→ PROVIDED PASSAGE:
▼

WESLACO   —  Two Texas A&M AgriLife Research scientists are studying the virtual tug-of-war that takes place when a pathogen attacks a plant.

In mid-battle, both aggressor, the pathogen, and the defending plant undergo dynamic changes to improve their chances of victory. Better understanding those changes could unlock new ways to improve plants by making them more disease-resistant, they say.

Dr. Kranthi Mandadi, a Texas A&M AgriLife Research plant genomics and molecular biologist in Weslaco, stands behind model grasses used to study the interaction between plants and pathogens. (AgriLife Communications photo by Rod Santa Ana)
Dr. Kranthi Mandadi, a Texas A&M AgriLife Research plant genomics and molecular biologist in Weslaco, stands behind model grasses used to study the interaction between plants and pathogens. (AgriLife Communications photo by Rod Santa Ana)

“Specifically, we’re looking to improve the defenses of grasses that produce biofuel, like switchgrass, sugarcane and energy cane, as well as those that produce food, such as corn and sorghum,” said Dr. Kranthi Mandadi, a plant genomics and molecular biologist at the Texas A&M AgriLife Research and Extension Center at Weslaco.

Mandadi is collaborating in the study with Dr. Karen-Beth Scholthof, a plant virologist at Texas A&M University in College Station. The two received funding of almost $500,000 for a three-year study from the U.S. Department of Agriculture’s Agriculture and Food Research Initiative.

Grasses feed and fuel the world, Mandadi said. And the demand for more such crops will grow tremendously in the coming decades.

“The current worldwide estimate of cereal yields, which come from grasses, is just over 2,600 million tons, according to the Food and Agriculture Organization of the United Nations,” he said. “Agricultural economic analyses predict that global cereal demand will increase to more than 3,300 million tons by 2030.”

In addition, the demand for biofuel feedstocks will also increase to over 440 million tons in that time period. One way to help meet those future demands is to reduce the crop losses due to disease, he said.

▲

→ SOURCE INFORMATION:
▼

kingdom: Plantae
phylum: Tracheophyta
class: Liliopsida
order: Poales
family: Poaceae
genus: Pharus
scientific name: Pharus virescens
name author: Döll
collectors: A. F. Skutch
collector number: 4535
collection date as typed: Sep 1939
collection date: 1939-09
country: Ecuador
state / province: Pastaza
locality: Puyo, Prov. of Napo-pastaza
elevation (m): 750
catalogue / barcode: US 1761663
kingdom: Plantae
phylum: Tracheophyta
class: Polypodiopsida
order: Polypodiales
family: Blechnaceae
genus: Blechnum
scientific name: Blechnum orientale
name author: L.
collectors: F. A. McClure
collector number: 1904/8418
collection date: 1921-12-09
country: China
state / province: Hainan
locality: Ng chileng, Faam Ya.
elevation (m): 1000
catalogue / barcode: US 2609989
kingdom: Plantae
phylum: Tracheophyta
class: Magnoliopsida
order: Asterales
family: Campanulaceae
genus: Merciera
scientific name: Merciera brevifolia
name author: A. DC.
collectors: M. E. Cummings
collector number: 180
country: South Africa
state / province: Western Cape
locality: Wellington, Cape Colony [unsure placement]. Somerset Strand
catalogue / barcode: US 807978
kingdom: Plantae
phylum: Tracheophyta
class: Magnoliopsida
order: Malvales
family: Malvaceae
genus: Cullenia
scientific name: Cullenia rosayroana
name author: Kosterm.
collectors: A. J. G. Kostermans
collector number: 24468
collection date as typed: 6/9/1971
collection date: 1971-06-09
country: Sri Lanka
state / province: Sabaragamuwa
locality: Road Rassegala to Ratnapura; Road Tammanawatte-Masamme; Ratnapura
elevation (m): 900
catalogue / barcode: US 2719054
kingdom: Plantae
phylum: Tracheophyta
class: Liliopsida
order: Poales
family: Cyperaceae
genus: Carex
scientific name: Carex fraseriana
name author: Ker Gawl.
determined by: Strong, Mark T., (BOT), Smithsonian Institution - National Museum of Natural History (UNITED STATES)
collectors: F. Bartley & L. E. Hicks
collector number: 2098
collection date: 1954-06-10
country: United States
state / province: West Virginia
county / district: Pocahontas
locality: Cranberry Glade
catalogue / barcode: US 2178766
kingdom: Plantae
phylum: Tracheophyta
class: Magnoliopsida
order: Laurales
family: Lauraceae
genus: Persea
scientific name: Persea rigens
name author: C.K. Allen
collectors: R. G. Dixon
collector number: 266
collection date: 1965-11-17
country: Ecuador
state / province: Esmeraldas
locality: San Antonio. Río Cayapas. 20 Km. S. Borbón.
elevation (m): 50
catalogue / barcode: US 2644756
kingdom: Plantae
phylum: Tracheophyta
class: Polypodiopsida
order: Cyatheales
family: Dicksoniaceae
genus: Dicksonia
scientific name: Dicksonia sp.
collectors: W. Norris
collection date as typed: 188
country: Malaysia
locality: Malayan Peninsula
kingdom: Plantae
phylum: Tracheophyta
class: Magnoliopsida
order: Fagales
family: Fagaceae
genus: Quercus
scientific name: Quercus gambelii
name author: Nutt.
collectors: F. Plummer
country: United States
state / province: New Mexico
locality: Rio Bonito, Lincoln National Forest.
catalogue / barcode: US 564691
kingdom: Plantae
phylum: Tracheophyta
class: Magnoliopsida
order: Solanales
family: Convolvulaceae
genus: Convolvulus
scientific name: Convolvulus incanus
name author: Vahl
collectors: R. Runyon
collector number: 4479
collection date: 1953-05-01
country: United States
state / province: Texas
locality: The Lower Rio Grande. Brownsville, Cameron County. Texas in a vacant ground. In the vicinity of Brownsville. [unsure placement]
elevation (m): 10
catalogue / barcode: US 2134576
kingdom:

▲

In the article on plant and pathogen research, what global cereal demand do agricultural economic analyses predict by 2030?

→ TASK ANSWER: More than 3,300 million tons.